Introduction

  • Description: Ovarian torsion involves the twisting of a part or all of the adnexa on its mesentery, resulting in tissue ischemia and frank infarction. This usually involves the ovary but may also include the fallopian tube.

  • Prevalence: Uncommon; 2%–3% of gynecologic operative emergencies; fifth most common gynecologic emergency; 5/100,000 in ages 1–20 years. Slightly more common on the right side (64%).

  • Predominant Age: Mid- to late-20s.

  • Genetics: No genetic pattern.

Etiology and Pathogenesis

  • Causes: Spontaneous twisting of the ovary on its mesentery, generally associated with ovarian enlargement (50%–60% have an ovarian tumor [benign teratoma] or functional cyst).

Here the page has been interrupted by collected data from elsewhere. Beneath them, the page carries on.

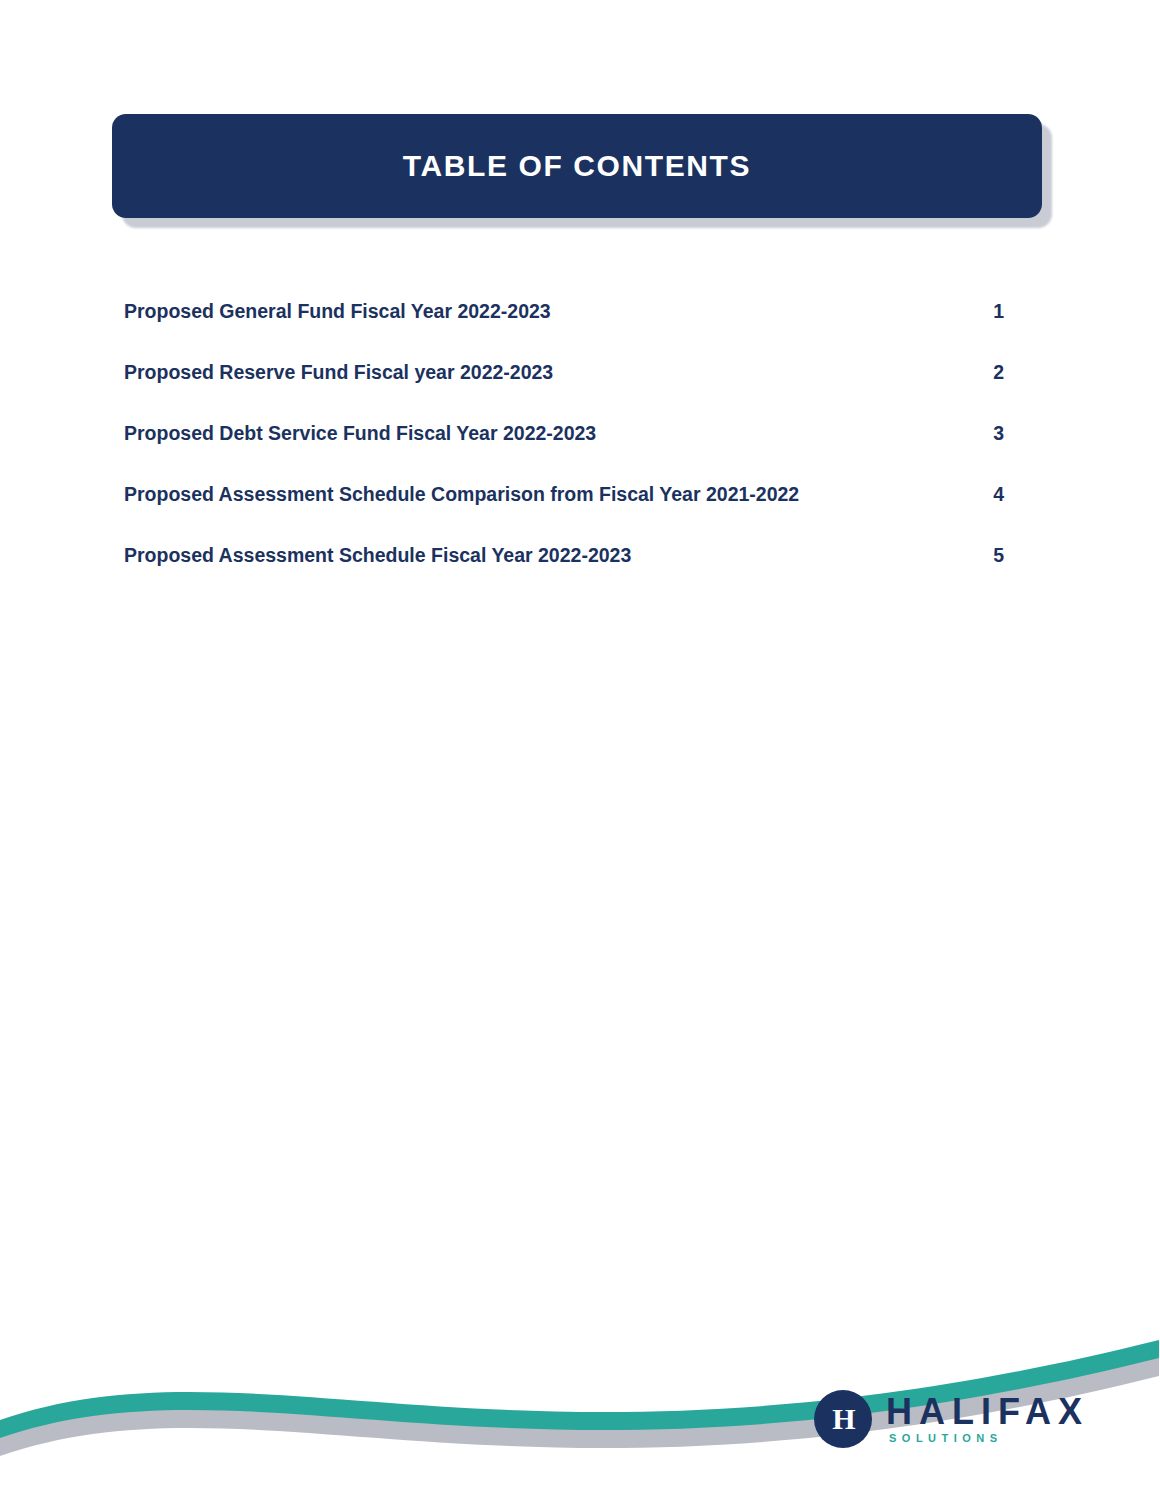TABLE OF CONTENTS
Proposed General Fund Fiscal Year 2022-2023 1
Proposed Reserve Fund Fiscal year 2022-2023 2
Proposed Debt Service Fund Fiscal Year 2022-2023 3
Proposed Assessment Schedule Comparison from Fiscal Year 2021-2022 4
Proposed Assessment Schedule Fiscal Year 2022-2023 5
H
HALIFAX
SOLUTIONS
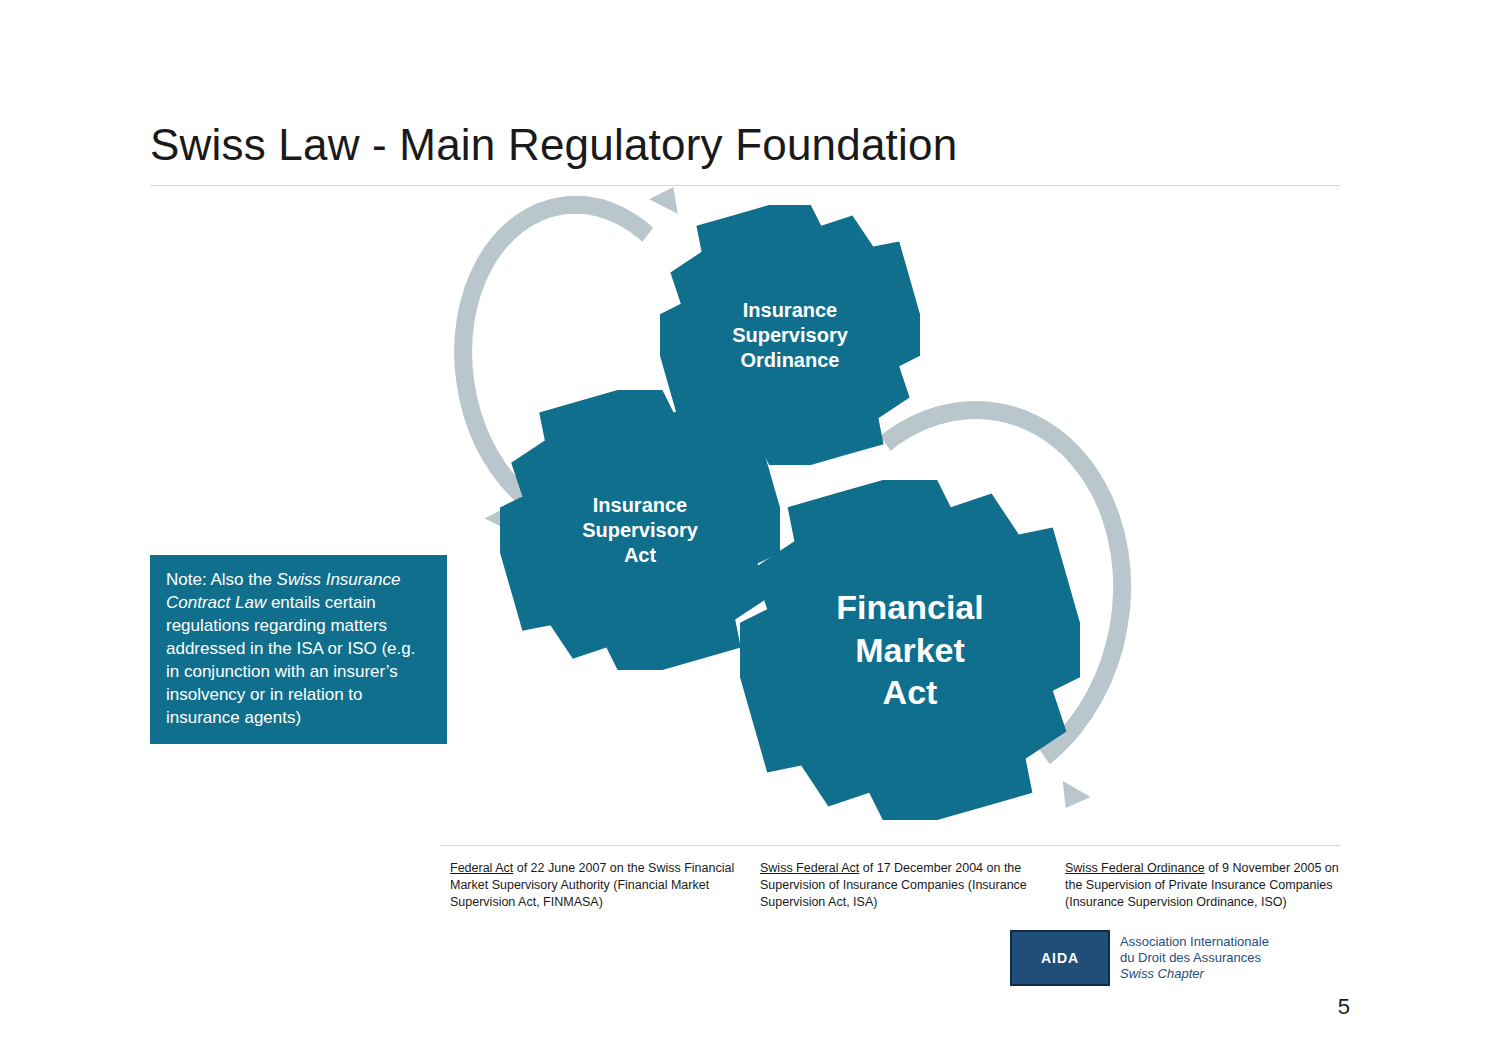Swiss Law - Main Regulatory Foundation
Insurance
Supervisory
Ordinance
Insurance
Supervisory
Act
Financial
Market
Act
Note: Also the Swiss Insurance Contract Law entails certain regulations regarding matters addressed in the ISA or ISO (e.g. in conjunction with an insurer’s insolvency or in relation to insurance agents)
Federal Act of 22 June 2007 on the Swiss Financial Market Supervisory Authority (Financial Market Supervision Act, FINMASA)
Swiss Federal Act of 17 December 2004 on the Supervision of Insurance Companies (Insurance Supervision Act, ISA)
Swiss Federal Ordinance of 9 November 2005 on the Supervision of Private Insurance Companies (Insurance Supervision Ordinance, ISO)
AIDA
Association Internationale
du Droit des Assurances
Swiss Chapter
5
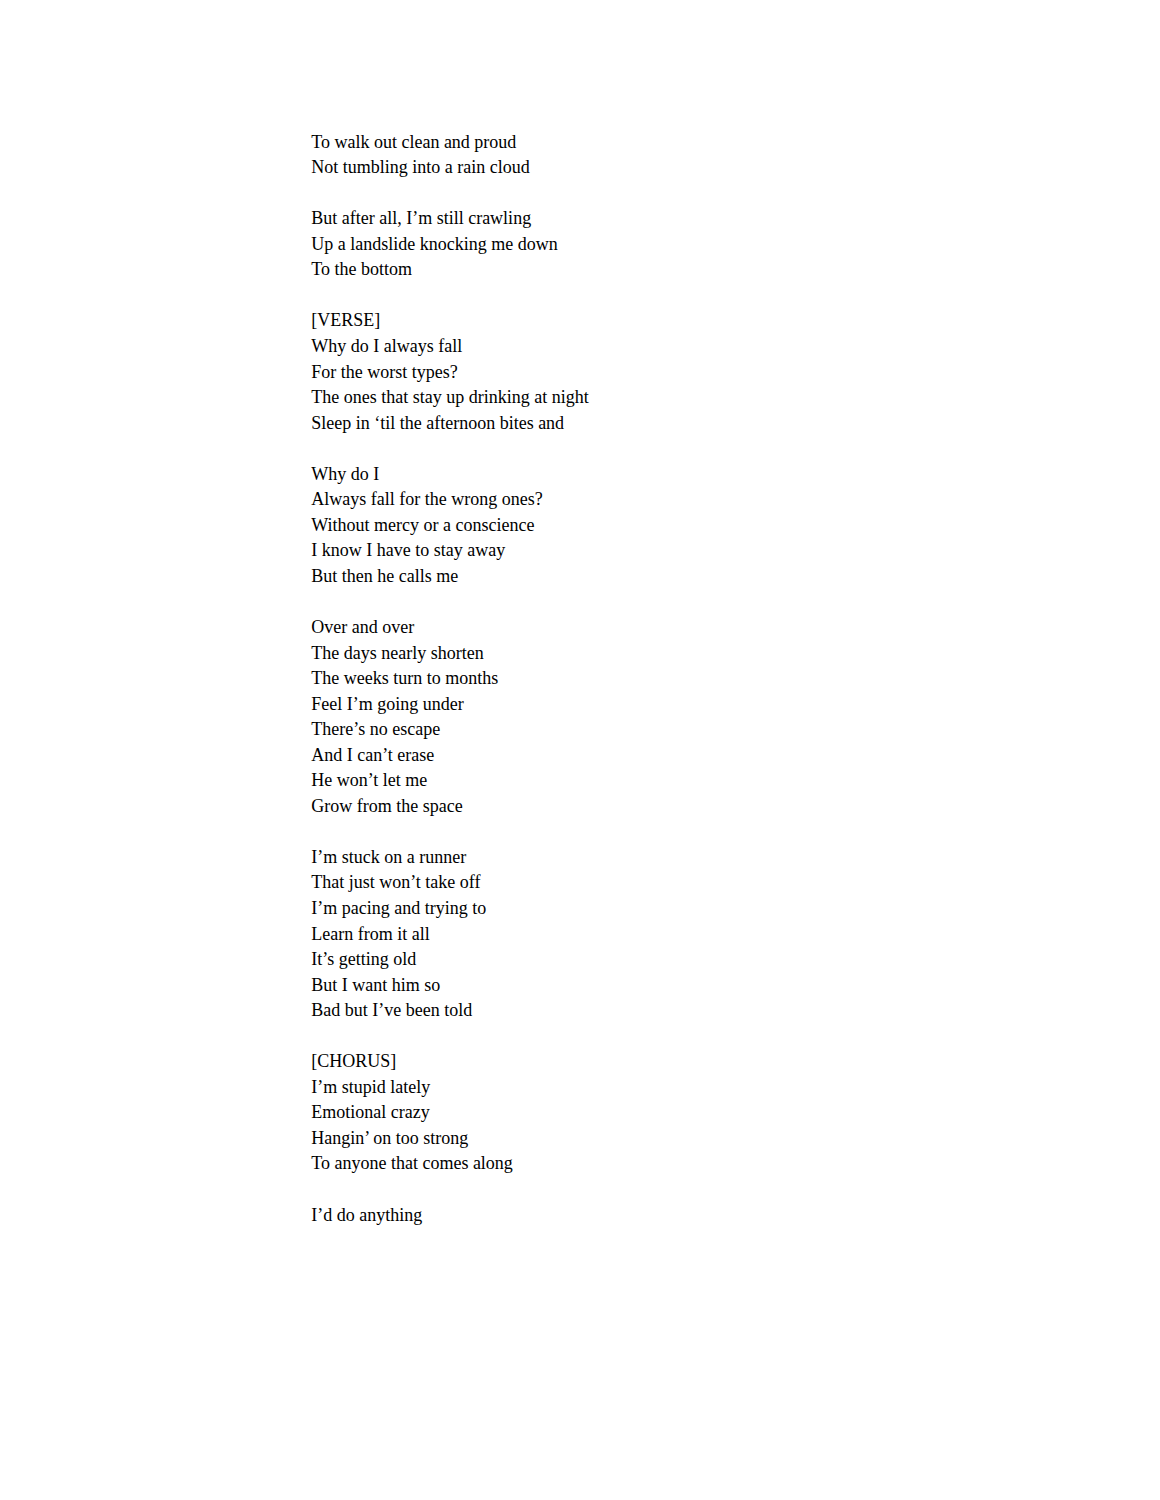To walk out clean and proud
Not tumbling into a rain cloud
But after all, I’m still crawling
Up a landslide knocking me down
To the bottom
[VERSE]
Why do I always fall
For the worst types?
The ones that stay up drinking at night
Sleep in ‘til the afternoon bites and
Why do I
Always fall for the wrong ones?
Without mercy or a conscience
I know I have to stay away
But then he calls me
Over and over
The days nearly shorten
The weeks turn to months
Feel I’m going under
There’s no escape
And I can’t erase
He won’t let me
Grow from the space
I’m stuck on a runner
That just won’t take off
I’m pacing and trying to
Learn from it all
It’s getting old
But I want him so
Bad but I’ve been told
[CHORUS]
I’m stupid lately
Emotional crazy
Hangin’ on too strong
To anyone that comes along
I’d do anything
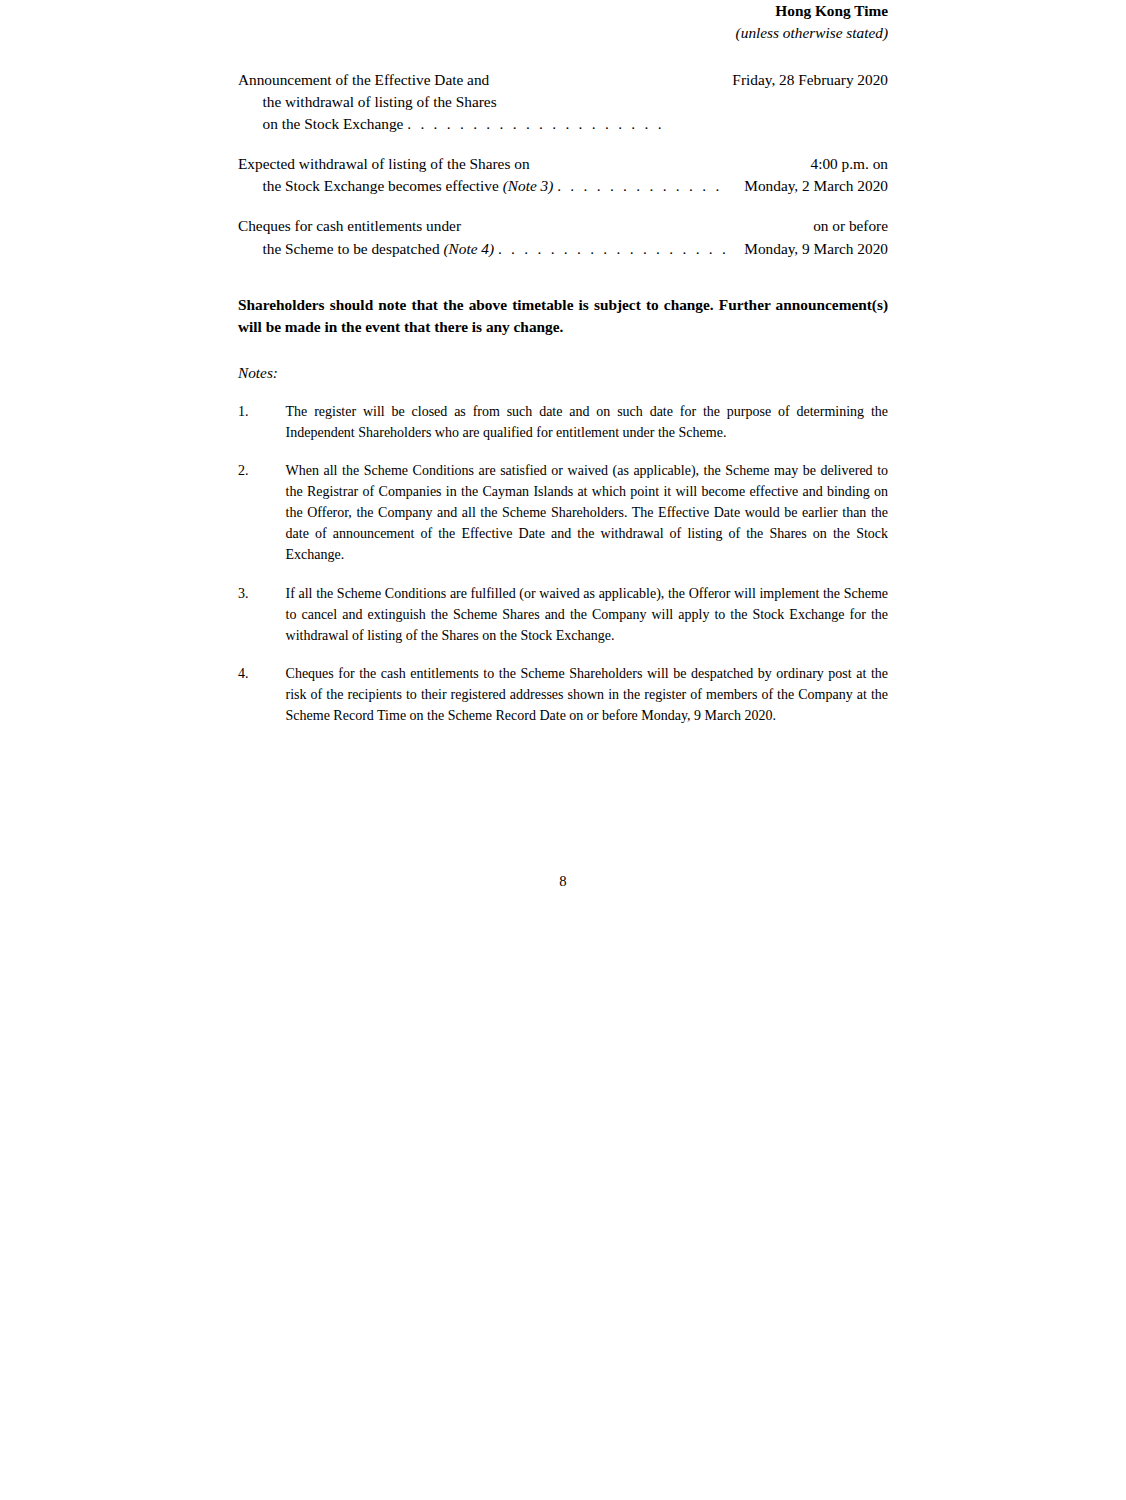Hong Kong Time
(unless otherwise stated)
| Announcement of the Effective Date and the withdrawal of listing of the Shares on the Stock Exchange . . . . . . . . . . . . . . . . . . . . | Friday, 28 February 2020 |
| Expected withdrawal of listing of the Shares on the Stock Exchange becomes effective (Note 3) . . . . . . . . . . . . . | 4:00 p.m. on Monday, 2 March 2020 |
| Cheques for cash entitlements under the Scheme to be despatched (Note 4) . . . . . . . . . . . . . . . . . . | on or before Monday, 9 March 2020 |
Shareholders should note that the above timetable is subject to change. Further announcement(s) will be made in the event that there is any change.
Notes:
1. The register will be closed as from such date and on such date for the purpose of determining the Independent Shareholders who are qualified for entitlement under the Scheme.
2. When all the Scheme Conditions are satisfied or waived (as applicable), the Scheme may be delivered to the Registrar of Companies in the Cayman Islands at which point it will become effective and binding on the Offeror, the Company and all the Scheme Shareholders. The Effective Date would be earlier than the date of announcement of the Effective Date and the withdrawal of listing of the Shares on the Stock Exchange.
3. If all the Scheme Conditions are fulfilled (or waived as applicable), the Offeror will implement the Scheme to cancel and extinguish the Scheme Shares and the Company will apply to the Stock Exchange for the withdrawal of listing of the Shares on the Stock Exchange.
4. Cheques for the cash entitlements to the Scheme Shareholders will be despatched by ordinary post at the risk of the recipients to their registered addresses shown in the register of members of the Company at the Scheme Record Time on the Scheme Record Date on or before Monday, 9 March 2020.
8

  • Risk Factors: Torsion of the adnexa is usually associated with the presence of an ovarian, tubal, or paratubal mass (generally >5 cm). Risk of torsion is higher during pregnancy or after ovulation induction.

Signs and Symptoms

  • Pain (90%; generally abrupt, intense, and unilateral. The pain of adnexal torsion generally comes and goes with a periodicity that varies from hours to days or longer; this is in contrast to the variable pain caused by obstruction of the bowel, ureter, or common bile duct, which is more regular and frequent.)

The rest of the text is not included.